From a.whitefield@quest.org.uk
Date 19 May 1997 06:21:19

TITLE:UGANDA:CHURCHES APPEAL FOR PEACE TALKS
May 13, 1997
ANGLICAN COMMUNION NEWS SERVICE
Canon Jim Rosenthal, Director of Communications
Anglican Communion Office
London, England

ACNS  [97.5.2.5]

UGANDA:CHURCHES APPEAL FOR PEACE TALKS

(ENI) President Yoweri Museveni of Uganda has again rejected pleas by
religious leaders and some politicians for his government to hold peace
talks with rebels fighting government troops in the north of the
country.

Opening a new session of the Ugandan Parliament in Kampala on 2 May,
President Museveni compared the leader of the rebel Lord's Resistance
Army (LRA), Joseph Kony, to Satan.
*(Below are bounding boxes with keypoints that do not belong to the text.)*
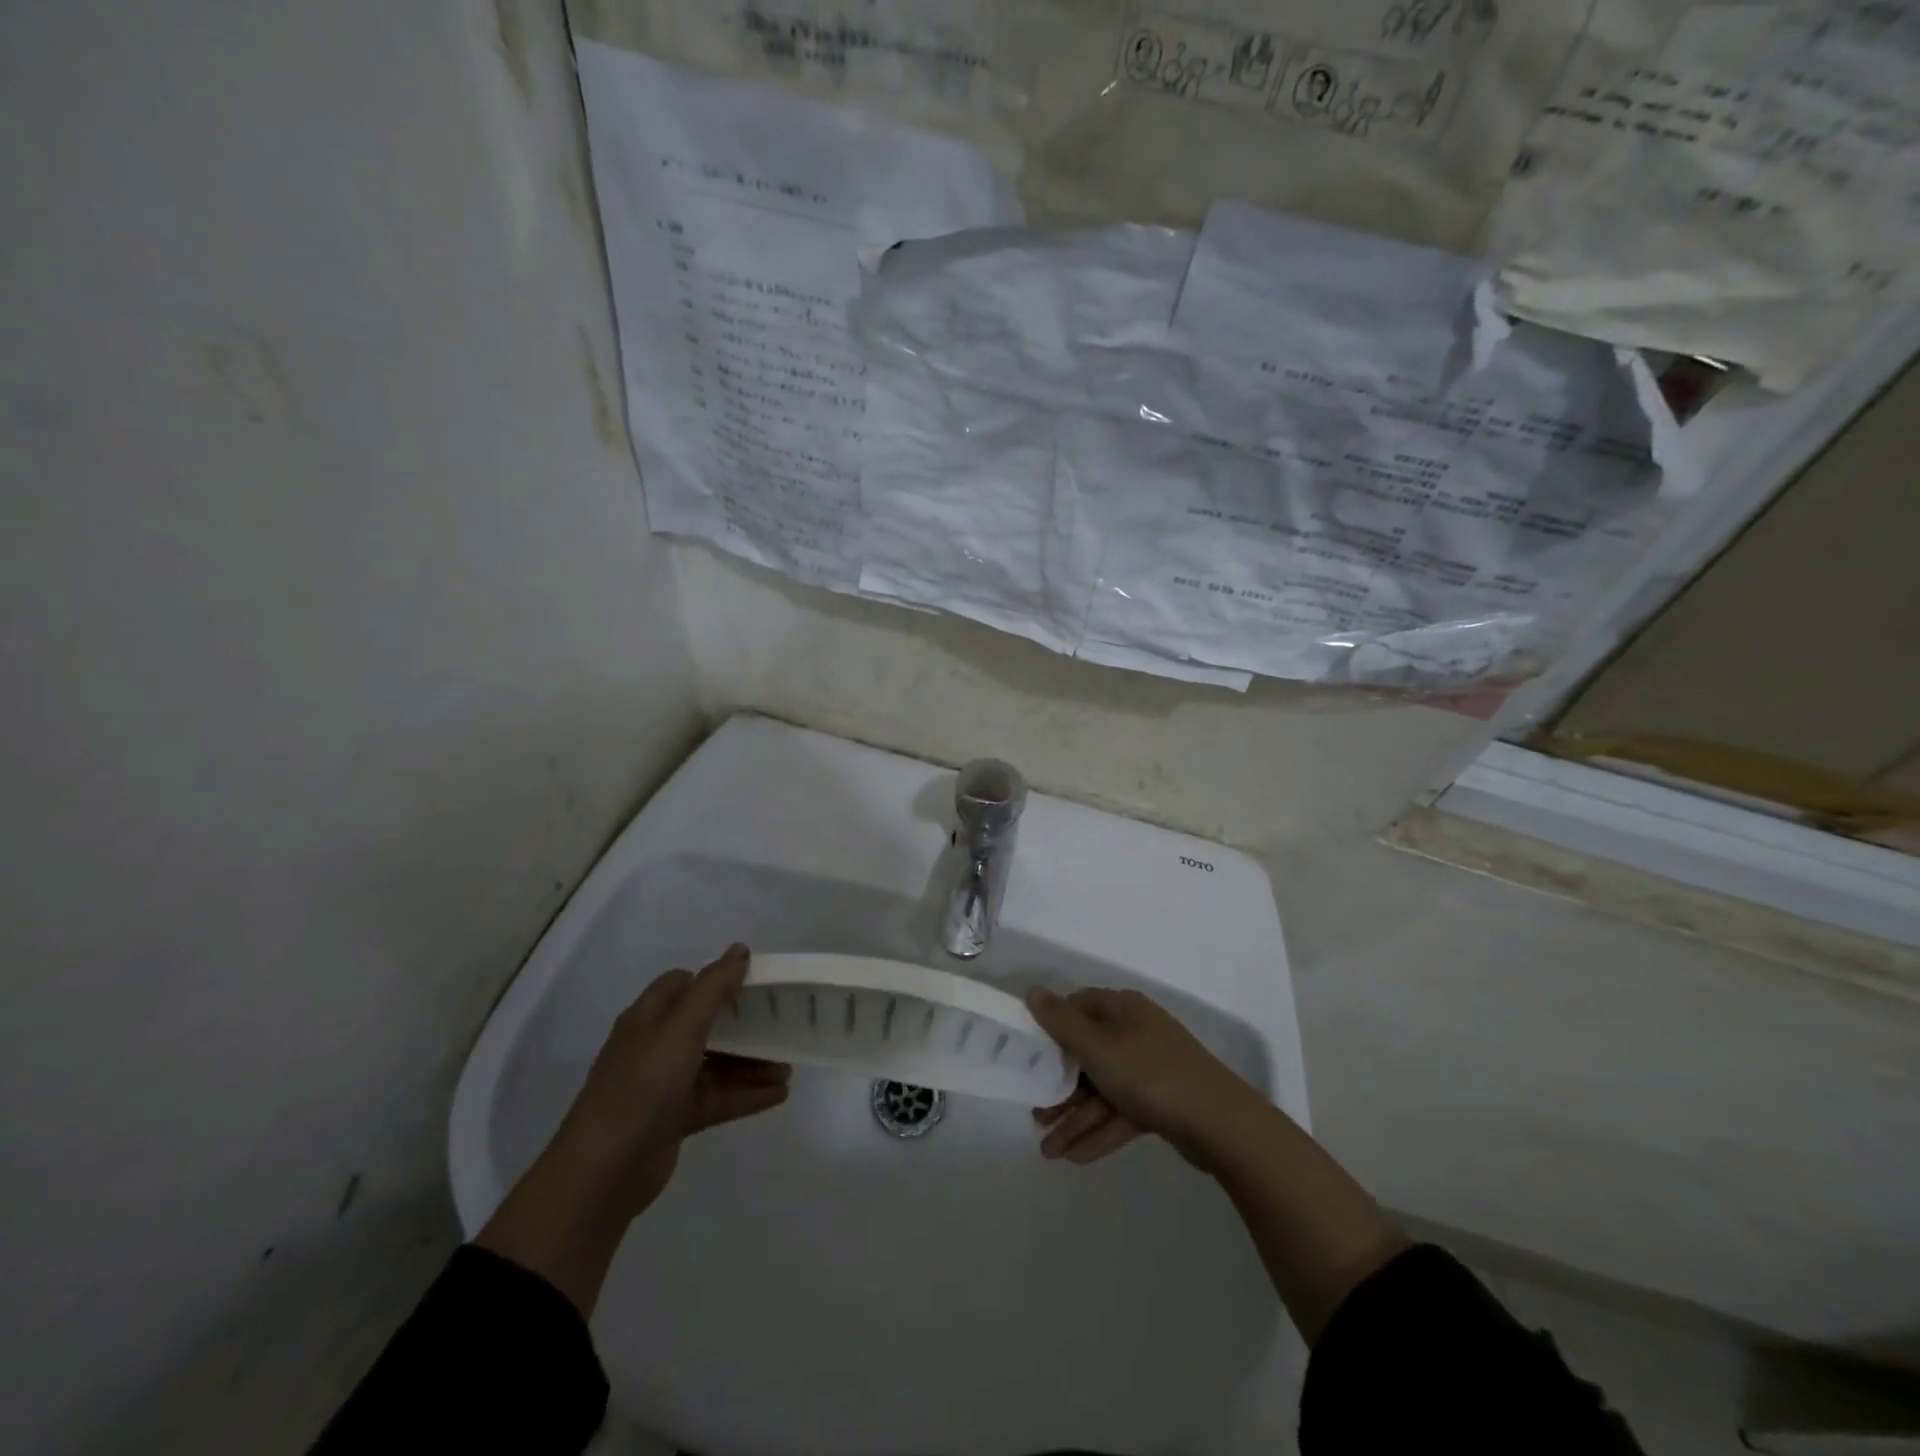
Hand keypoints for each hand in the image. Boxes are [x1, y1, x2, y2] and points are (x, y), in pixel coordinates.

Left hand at [550, 943, 791, 1217]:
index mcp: (648, 1018)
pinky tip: (780, 1095)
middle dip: (743, 1024)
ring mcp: (663, 1085)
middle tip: (779, 1022)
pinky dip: (746, 1095)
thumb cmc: (643, 1083)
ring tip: (788, 1067)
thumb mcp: (682, 1026)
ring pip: (715, 1065)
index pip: (682, 984)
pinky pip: (717, 1099)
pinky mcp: (674, 1120)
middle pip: (704, 1025)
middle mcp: (654, 1047)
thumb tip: (740, 949)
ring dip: (750, 1064)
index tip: (753, 982)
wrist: (605, 1169)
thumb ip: (714, 986)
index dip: (715, 979)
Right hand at [1026, 985, 1265, 1167]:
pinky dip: (1100, 1132)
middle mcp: (1134, 1032)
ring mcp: (1150, 1068)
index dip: (1052, 1028)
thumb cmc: (1149, 1073)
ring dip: (1076, 1118)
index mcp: (1121, 1009)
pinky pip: (1121, 1113)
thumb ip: (1061, 1022)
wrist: (1219, 1122)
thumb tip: (1033, 992)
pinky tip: (1075, 1158)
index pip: (1077, 1007)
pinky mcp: (1161, 1101)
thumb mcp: (1097, 1046)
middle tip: (1037, 1115)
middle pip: (1087, 1054)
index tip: (1029, 1053)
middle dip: (1060, 1087)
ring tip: (1048, 1151)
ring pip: (1102, 1089)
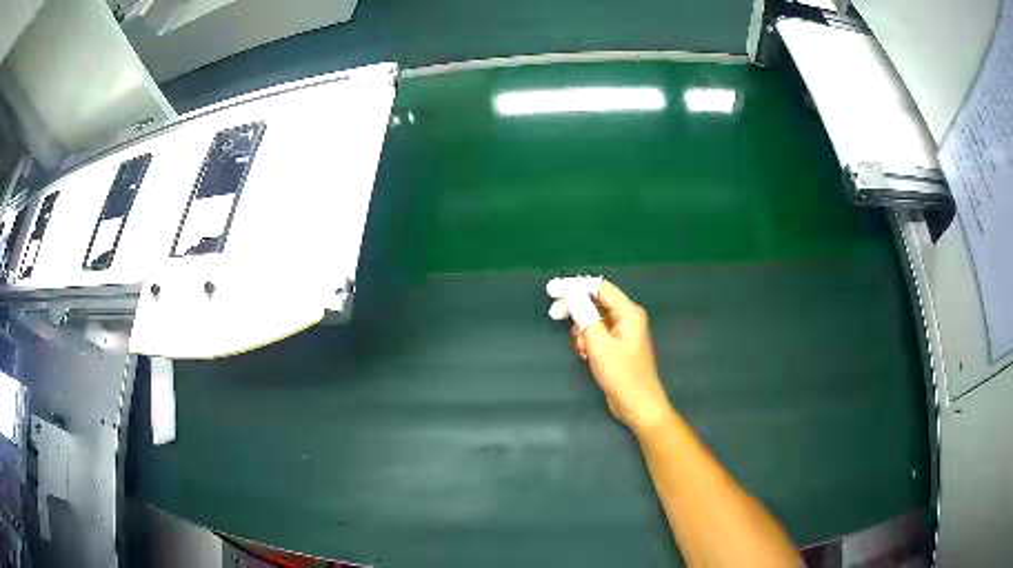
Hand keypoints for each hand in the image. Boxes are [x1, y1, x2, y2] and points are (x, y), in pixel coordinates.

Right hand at [569, 281, 672, 431]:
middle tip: (554, 315)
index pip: (599, 287)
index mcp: (628, 312)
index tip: (551, 291)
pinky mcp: (616, 346)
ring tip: (582, 348)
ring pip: (593, 319)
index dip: (575, 286)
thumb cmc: (622, 376)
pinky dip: (587, 340)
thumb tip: (570, 294)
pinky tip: (586, 355)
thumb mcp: (600, 345)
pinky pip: (596, 333)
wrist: (638, 406)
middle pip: (595, 301)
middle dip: (575, 309)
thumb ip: (585, 316)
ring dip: (581, 330)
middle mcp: (626, 317)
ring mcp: (622, 332)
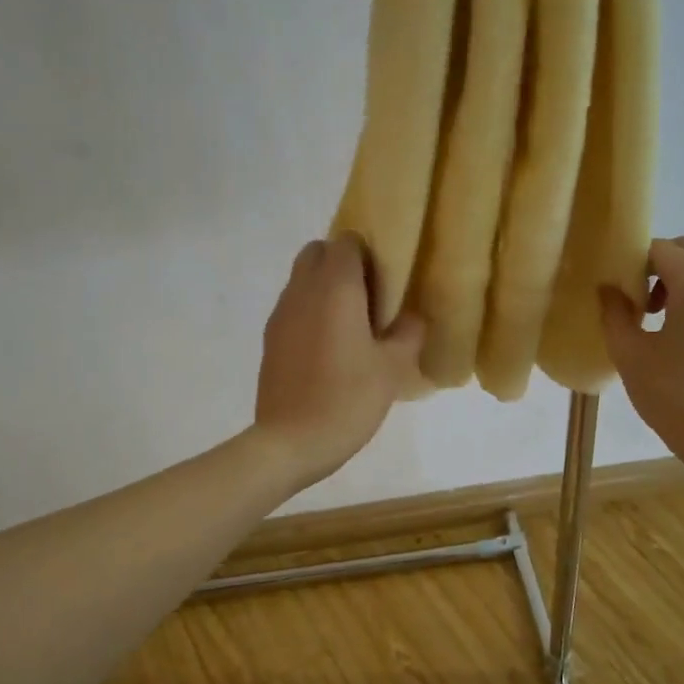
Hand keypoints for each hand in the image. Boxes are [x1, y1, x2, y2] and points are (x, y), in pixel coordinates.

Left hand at [254, 235, 424, 488]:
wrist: (291, 441)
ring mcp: (281, 314)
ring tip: (350, 326)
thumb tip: (412, 317)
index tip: (386, 283)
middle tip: (368, 299)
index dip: (368, 254)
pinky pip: (292, 308)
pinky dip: (310, 313)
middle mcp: (302, 290)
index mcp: (335, 287)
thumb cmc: (348, 398)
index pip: (347, 242)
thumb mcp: (393, 368)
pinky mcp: (270, 339)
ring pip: (302, 280)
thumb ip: (409, 333)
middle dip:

He said that he was not ready to
"compromise with the devil".

"Religious leaders and some politicians are asking me to compromise with
Satan," he said.   "But I do not think the victims of the devilish acts
of Kony will forgive me if I agree to negotiate peace with these
bandits."

The Lord's Resistance Army (LRA) of Joseph Kony, a former Catholic
catechist, propagates a mixture of religion and witchcraft. The LRA
claims it wants  to overthrow the government and rule according to the
Ten Commandments. The LRA has been widely accused of kidnapping hundreds
of children from northern Uganda as well as committing widespread
atrocities, including the rape of children, mutilation, looting and
murder.

Leaders of Uganda's three main Christian traditions - Protestant, Roman
Catholic and Greek Orthodox - and Muslim leaders have called on the
government to hold peace talks with rebel leaders. However, the
government has said that attempts to find a peaceful settlement of the
conflict have failed and that it intends to fight the rebels until they
are eliminated.

Earlier this year, Anglican Bishop Macleord Baker Ochola III, from the
diocese of Kitgum, criticised President Museveni's government for
failing to end the armed rebellion. The bishop called for dialogue with
the rebels.

In his address to parliament last week, President Museveni described
Kony and other rebel leaders as "parasites of society", suggesting that
they were fighting for personal enrichment and for a style of living
that they could not afford through "legal toil".

The president said that it would not be wise to allow such rebel
activities to go unpunished. "What if it encourages others to similarly
loot as a form of  'fundraising' or 'capital accumulation'?" he asked.
"When will our society ever settle down to develop? In any case these
criminals have not only looted, but have also murdered thousands."